__Exercise brief__: For this exercise, write out exactly the lines of the material from the one containing "Gas Gun Parts" through the end, both ends included, and nothing more.
# # # #
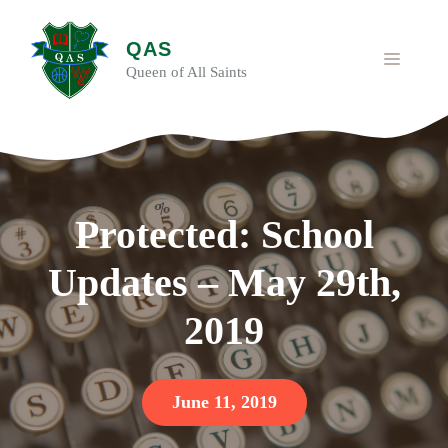
Skip
to
QAS
content
MENU
Queen of All Saints
Protected: School
Updates – May 29th,
2019
June 11, 2019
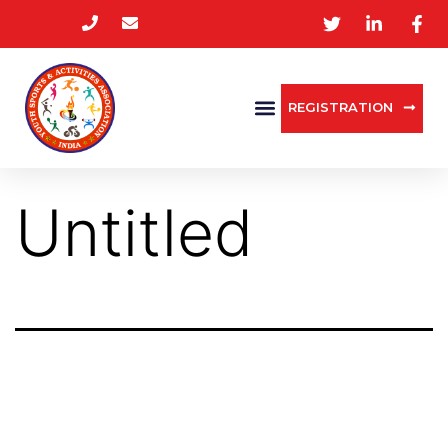
REGISTRATION
Untitled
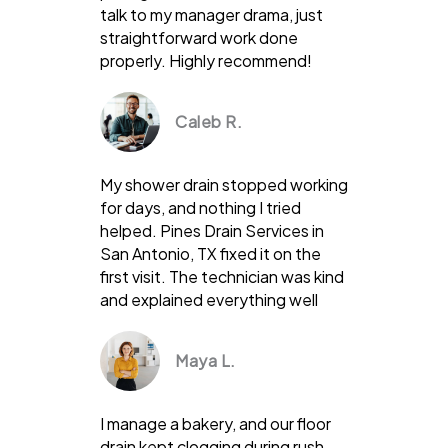
talk to my manager drama, just
straightforward work done
properly. Highly recommend!
Caleb R.
My shower drain stopped working
for days, and nothing I tried
helped. Pines Drain Services in
San Antonio, TX fixed it on the
first visit. The technician was kind
and explained everything well
Maya L.
I manage a bakery, and our floor
drain kept clogging during rush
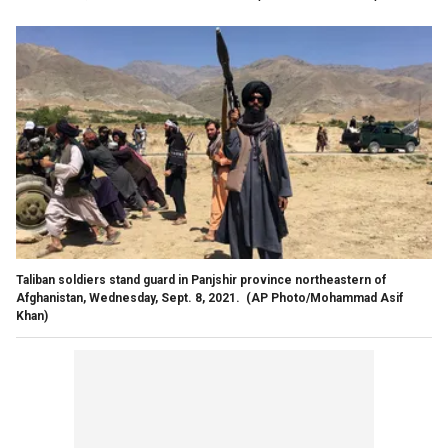
Taliban soldiers stand guard in Panjshir province northeastern of
Afghanistan, Wednesday, Sept. 8, 2021.
(AP Photo/Mohammad Asif
Khan)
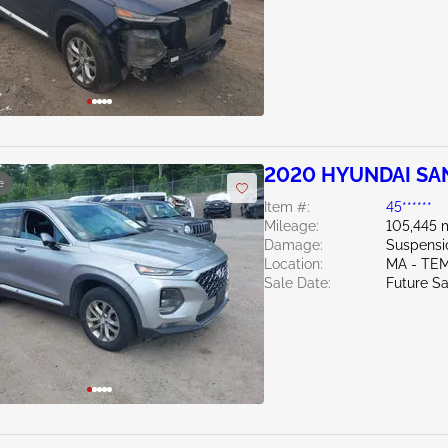
2020 HYUNDAI SAN
e
Item #:
45******
Mileage:
105,445 
Damage:
Suspensi
Location:
MA - TE
Sale Date:
Future Sa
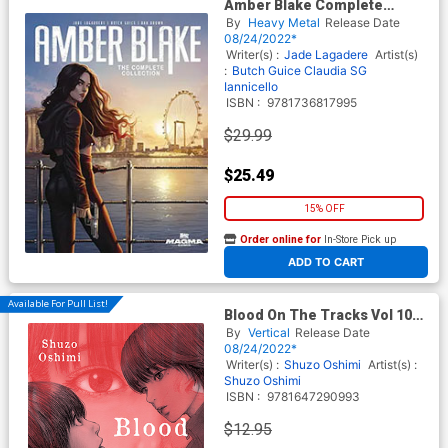
Amber Blake Complete
Collection TP
By
Heavy Metal
Release Date
08/24/2022*
Writer(s) :
Jade Lagadere
Artist(s)
:
Butch Guice
Claudia SG
Iannicello
ISBN :
9781736817995
$29.99
$25.49
15% OFF
Order online for
In-Store Pick up
At any of our four locations
ADD TO CART
Available For Pull List!
Blood On The Tracks Vol 10
GN
By
Vertical
Release Date
08/24/2022*
Writer(s) :
Shuzo Oshimi
Artist(s) :
Shuzo Oshimi
ISBN :
9781647290993
$12.95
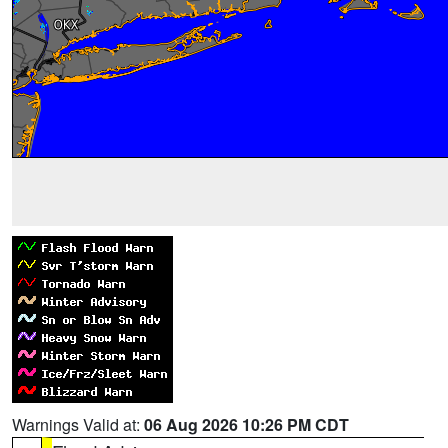
Warnings Valid at:
06 Aug 2026 10:26 PM CDT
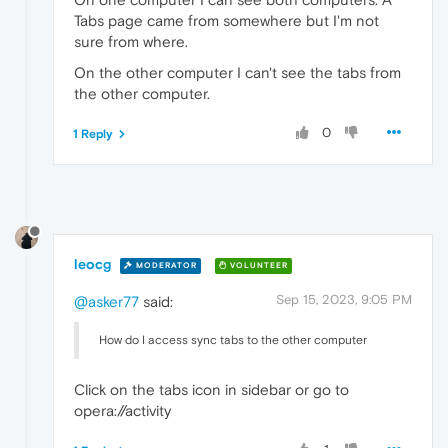
Tabs page came from somewhere but I'm not
sure from where.
On the other computer I can't see the tabs from
the other computer.
0
1 Reply
leocg
MODERATOR
VOLUNTEER
Sep 15, 2023, 9:05 PM
@asker77
said:
How do I access sync tabs to the other computer
Click on the tabs icon in sidebar or go to
opera://activity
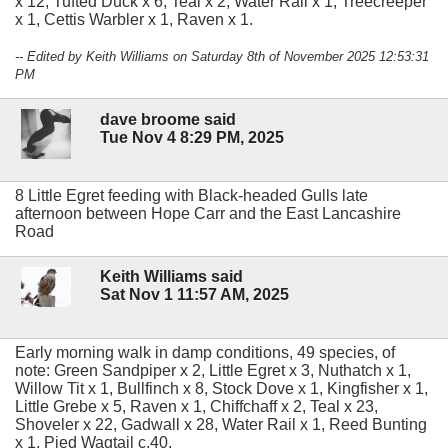
x 12, Tufted Duck x 6, Teal x 2, Water Rail x 1, Treecreeper
x 1, Cettis Warbler x 1, Raven x 1.
-- Edited by Keith Williams on Saturday 8th of November 2025 12:53:31
PM
dave broome said
Tue Nov 4 8:29 PM, 2025
8 Little Egret feeding with Black-headed Gulls late
afternoon between Hope Carr and the East Lancashire
Road
Keith Williams said
Sat Nov 1 11:57 AM, 2025
Early morning walk in damp conditions, 49 species, of
note: Green Sandpiper x 2, Little Egret x 3, Nuthatch x 1,
Willow Tit x 1, Bullfinch x 8, Stock Dove x 1, Kingfisher x 1,
Little Grebe x 5, Raven x 1, Chiffchaff x 2, Teal x 23,
Shoveler x 22, Gadwall x 28, Water Rail x 1, Reed Bunting
x 1, Pied Wagtail c.40.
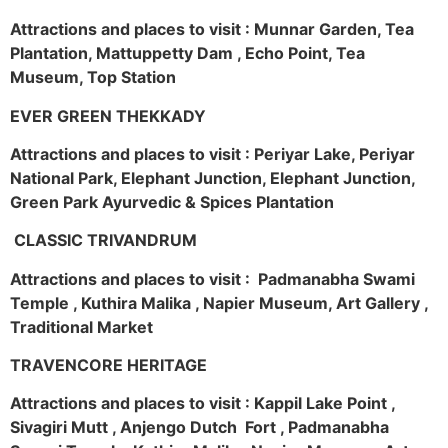
Attractions and places to visit : Munnar Garden, Tea
Plantation, Mattuppetty Dam , Echo Point, Tea
Museum, Top Station
EVER GREEN THEKKADY
Attractions and places to visit : Periyar Lake, Periyar
National Park, Elephant Junction, Elephant Junction,
Green Park Ayurvedic & Spices Plantation
CLASSIC TRIVANDRUM
Attractions and places to visit : Padmanabha Swami
Temple , Kuthira Malika , Napier Museum, Art Gallery ,
Traditional Market
TRAVENCORE HERITAGE
Attractions and places to visit : Kappil Lake Point ,
Sivagiri Mutt , Anjengo Dutch Fort , Padmanabha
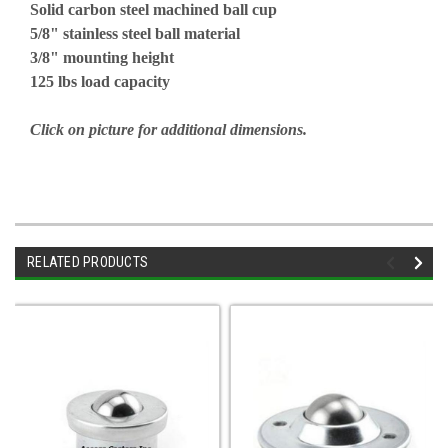
Solid carbon steel machined ball cup
5/8" stainless steel ball material
3/8" mounting height
125 lbs load capacity
Click on picture for additional dimensions.
RELATED PRODUCTS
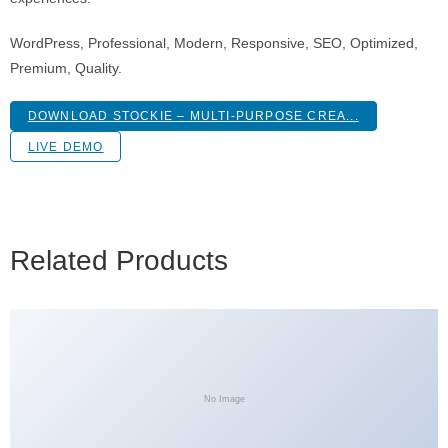
WordPress, Professional, Modern, Responsive, SEO, Optimized,
Premium, Quality.
DOWNLOAD STOCKIE – MULTI-PURPOSE CREA...
LIVE DEMO
Related Products
No Image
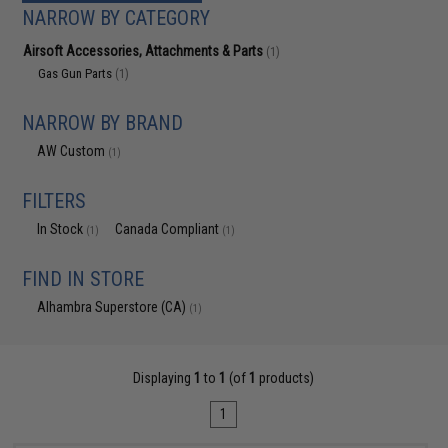
NARROW BY CATEGORY
Airsoft Accessories, Attachments & Parts
(1)
Gas Gun Parts
(1)
NARROW BY BRAND
AW Custom
(1)
FILTERS
In Stock
Canada Compliant
(1)
(1)
FIND IN STORE
Alhambra Superstore (CA)
(1)
Displaying
1
to
1
(of
1
products)
1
# # # #
__Output of the exercise__:
Gas Gun Parts
(1)
NARROW BY BRAND
AW Custom
(1)
FILTERS
In Stock
Canada Compliant
(1)
(1)
FIND IN STORE
Alhambra Superstore (CA)
(1)
Displaying
1
to
1
(of
1
products)
1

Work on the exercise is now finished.